La M’hanncha mise tout sur la dorage au four au beurre clarifié, pour obtenir un extérieur presque « croquant comme un biscuit ».Qui est Malika Ayane ?
Née à Milan d’un père marocain et d’une mère italienne, Malika Ayane a débuté au Festival en 2009 avec « Come foglie », chanson écrite par Giuliano Sangiorgi qui l’a immédiatement consacrée icône de style.
Depuis, sa carrière n’a cessé de monter en élégance, remportant à plusieurs reprises le Prix de la Critique « Mia Martini ».
Ses racines marocaines ne sont jamais un appel didactique mais une nuance, une attitude d’accueil et de recherche esthétique que l’on retrouve dans chacune de ses notes.
Avec « Animali notturni », elle nous invite dans un voyage entre lumières et ombres, le même que l’on parcourt en goûtant les épices de sa terre d’origine.Pourquoi utilise-t-on des vermicelles de riz fins, typiquement chinois, pour la M’hanncha de la mer ?
Les vermicelles de riz (appelés cheveux d’ange ou chaariya, dans la version au blé) sont un ingrédient fondamental et traditionnel de la cuisine marocaine d’élite pour les farces de poisson.
Influence coloniale et commerciale : Le Maroc est depuis des siècles un carrefour d’échanges. Les vermicelles sont entrés dans la cuisine des villes impériales (Fès, Rabat) il y a des siècles, devenant la norme pour la Pastilla et la M’hanncha de la mer.
Propriétés techniques : Contrairement au couscous, qui absorberait trop les jus du poisson et deviendrait une « purée », les vermicelles de riz restent distincts et glissants. Ils ont la capacité magique de « piéger » la Chermoula entre leurs fibres sans alourdir le plat.
Chaariya (Cheveux d’ange) – Tradition marocaine
Qu’est-ce que c’est : Ce sont de petits spaghetti très fins faits de semoule de blé dur.
Usage traditionnel : Ils sont généralement utilisés dans la Harira (la soupe typique) ou pour la Seffa .
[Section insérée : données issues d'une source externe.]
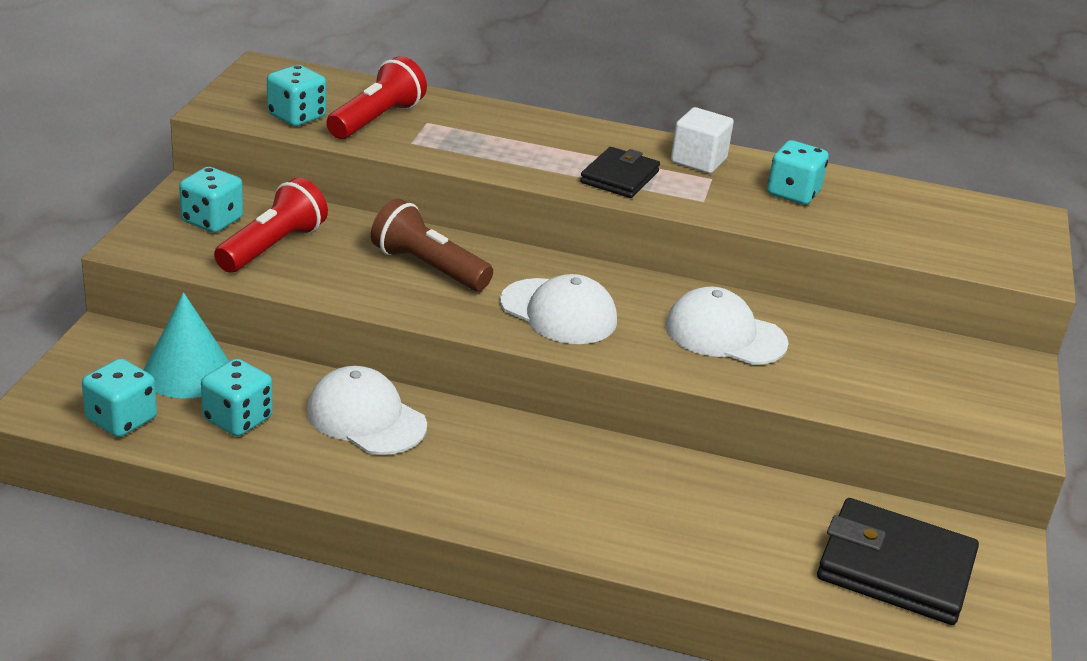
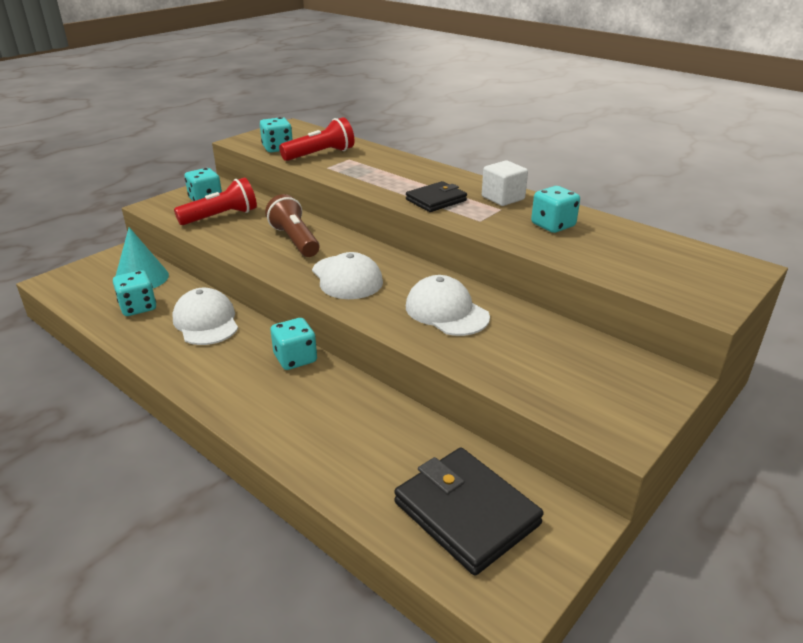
camera: 30 degrees right, 0 degrees up
(121, 419) = (82, 295): turquoise dice -> turquoise dice (295, 358)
Vermicelles de riz – Pour la version « de la mer »
Qu’est-ce que c’est : Ceux translucides, blancs, faits de farine de riz (ceux qu’on appelle « chinois »).
Pourquoi sont-ils utilisés dans la M’hanncha de la mer ? Malgré le fait que le terme « Chaariya » soit employé génériquement pour désigner le fin spaghetti, dans la M’hanncha ou Pastilla aux fruits de mer, on utilise presque exclusivement ceux de riz.
Les vermicelles de riz ne « trop-cuisent » pas et ne deviennent pas une purée caoutchouteuse au contact du liquide des crevettes et des calamars. Ils restent séparés et absorbent le safran, prenant une couleur or brillante.